The last ECB rate cut dates back to June this year. Keeping interest rates unchanged for more than half a year now sends a strong signal that it would need a severe downward shift in inflation and growth (expectations) to get the central bank into cutting mode again. In fact, the ECB’s so-called “good place” is simply a neutral monetary policy stance. As noted, the hurdle to moving from neutral to actual easing remains high.
While the decision to keep interest rates on hold was expected, all eyes were on the fresh round of ECB staff projections. The inflation forecasts, in particular, provide more evidence that the Bank’s current ‘good place’ is also the right place.
In the staff projections, eurozone GDP growth is expected to come in at 1.2% in 2026, 1.4% in 2027 and 1.4% in 2028. Headline inflation is expected at 1.9% in 2026, 1.8% in 2027 and 2.0% in 2028. The slight upward revision to the 2026 forecast is the result of a slower than expected drop in services inflation, while the 2027 drop will be the result of the delayed implementation of the second phase of the EU’s Emissions Trading System.

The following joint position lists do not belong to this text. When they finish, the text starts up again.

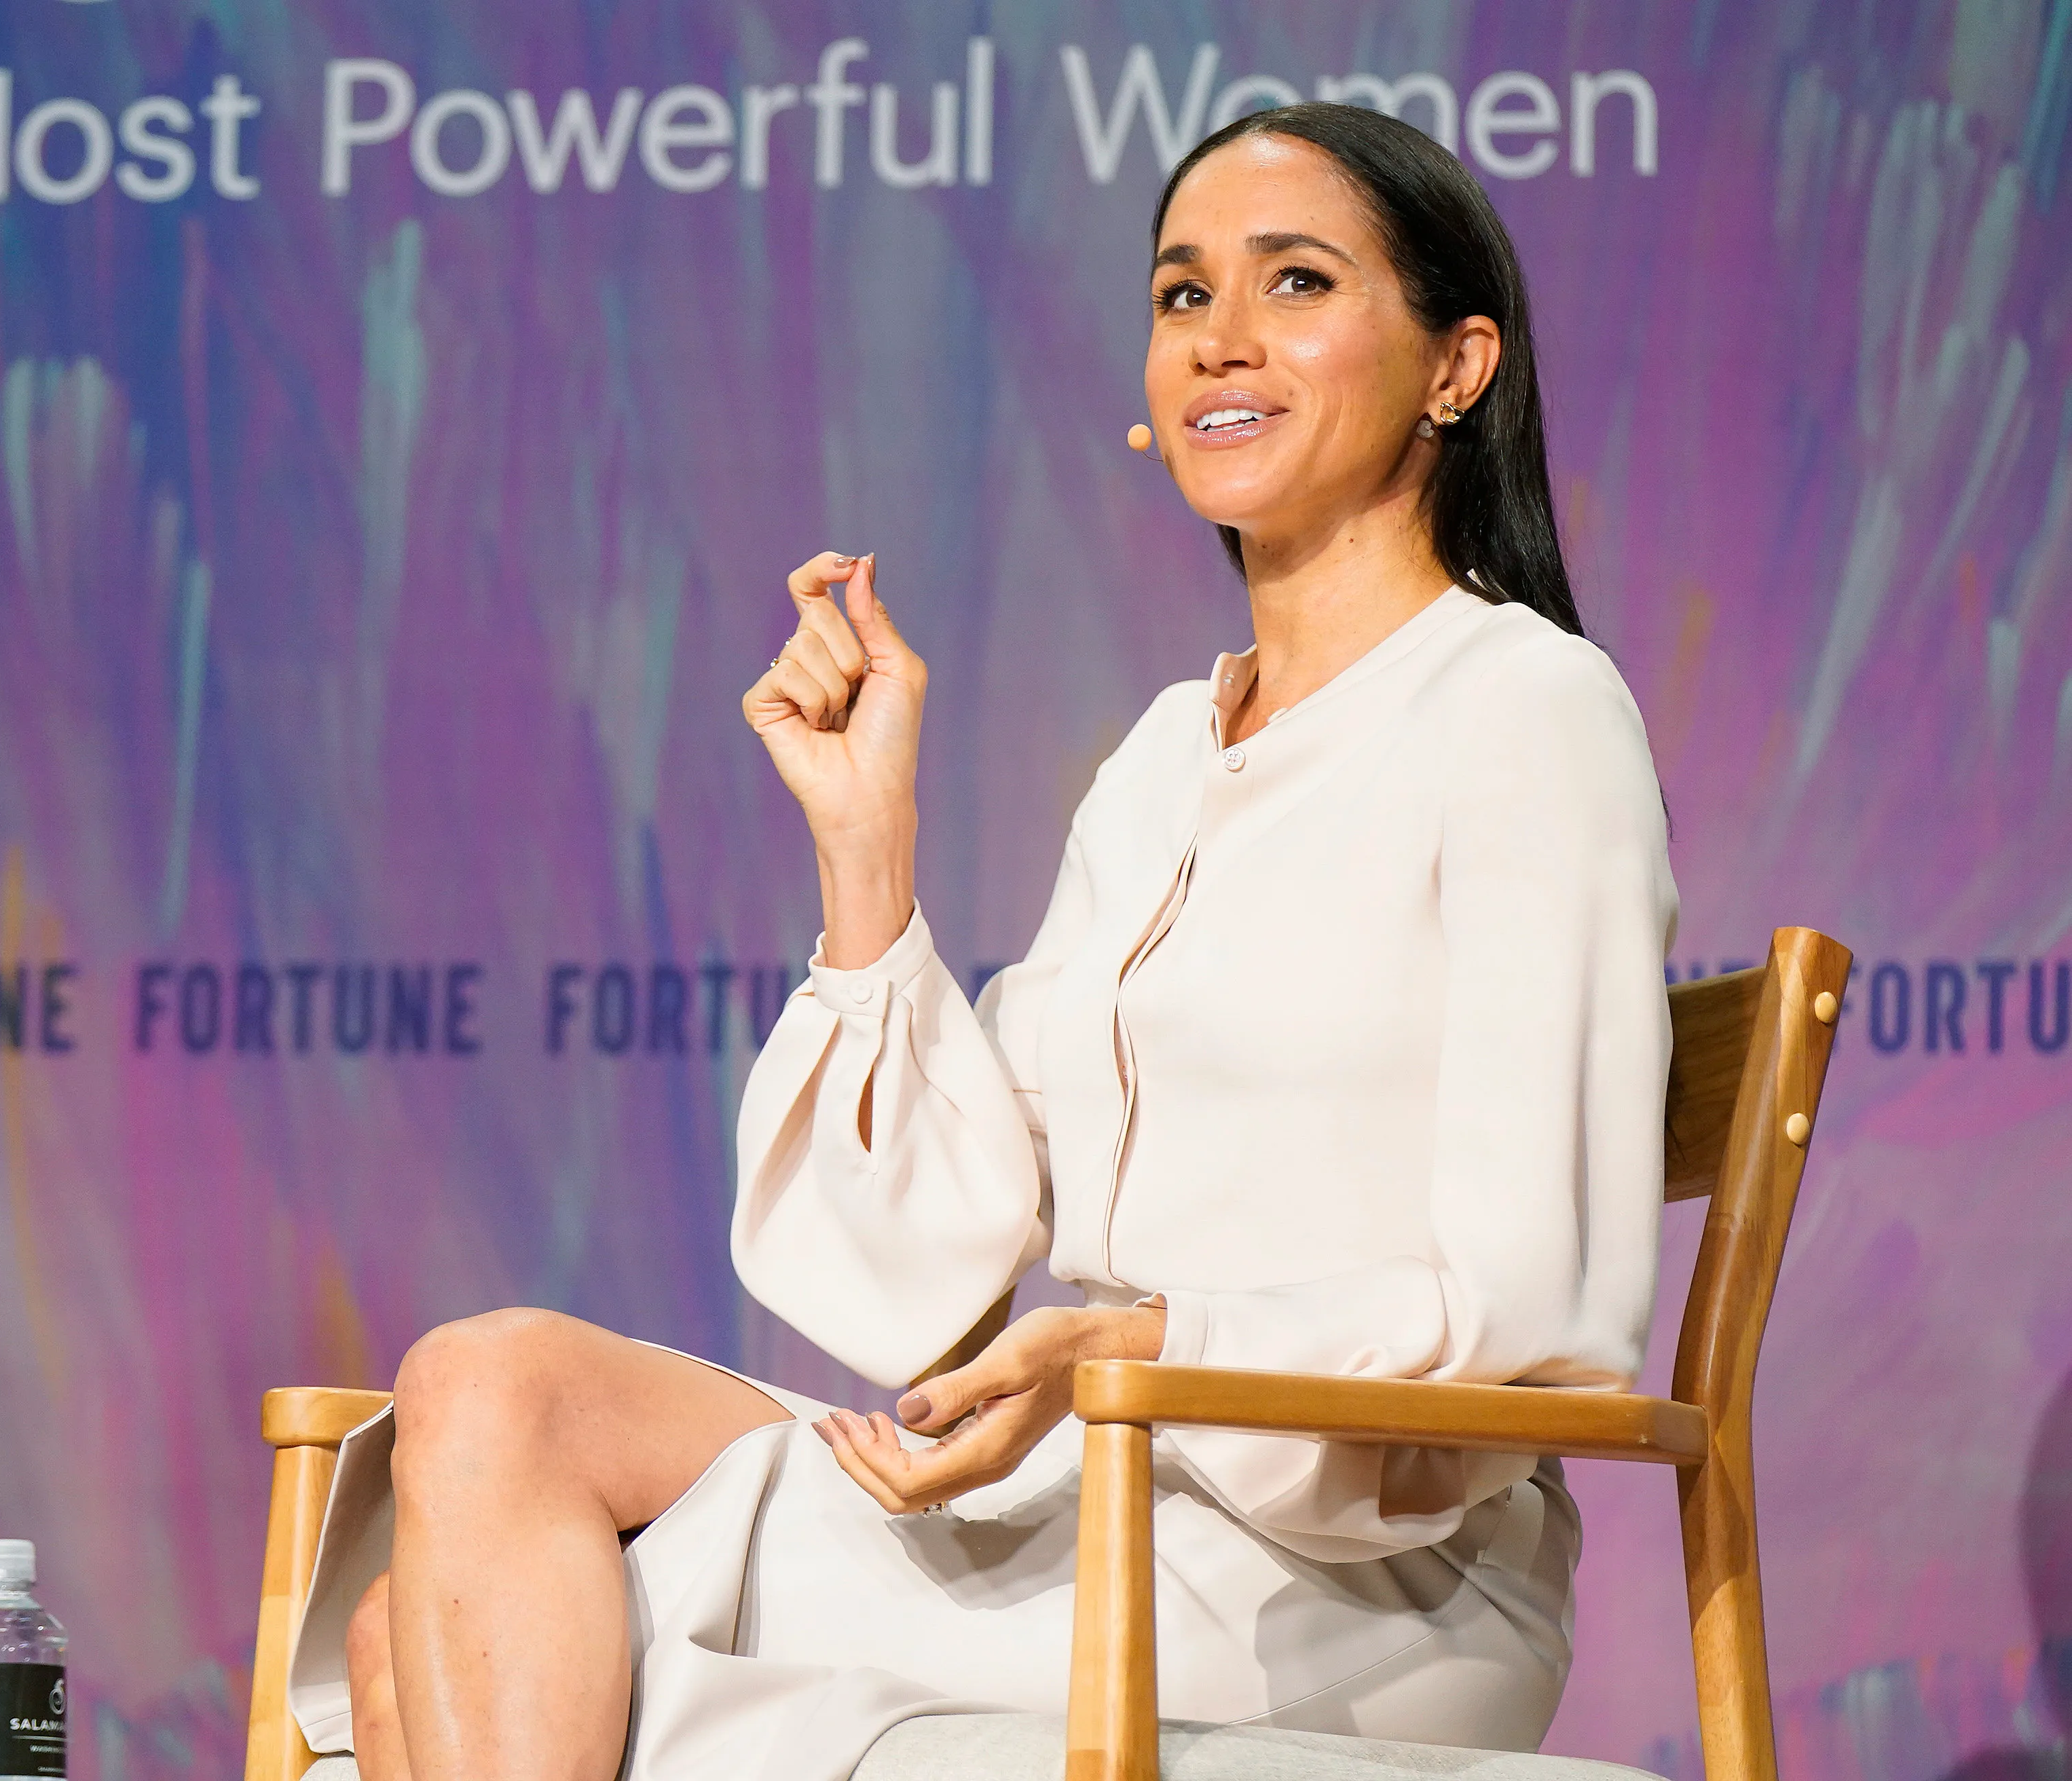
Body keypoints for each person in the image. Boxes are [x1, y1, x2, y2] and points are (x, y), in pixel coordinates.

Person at [308, 102, 1678, 1781]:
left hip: (1359, 1576)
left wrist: (1145, 1344)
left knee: (438, 1648)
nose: (1219, 340)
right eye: (1180, 296)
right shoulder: (1172, 752)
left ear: (1456, 366)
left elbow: (1540, 1298)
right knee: (485, 1387)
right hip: (1089, 1489)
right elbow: (936, 1265)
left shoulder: (1524, 706)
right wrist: (864, 854)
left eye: (1296, 281)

Let’s now wait for ECB President Christine Lagarde’s comments at the press conference, starting at 2.45pm CET, to see whether there will be any additional hints at the future direction of policy. Generally speaking, with inflation expected at or slightly below 2%, as well as growth expected at around potential, there is no reason for the central bank to change its policy stance any time soon, either to the upside or downside.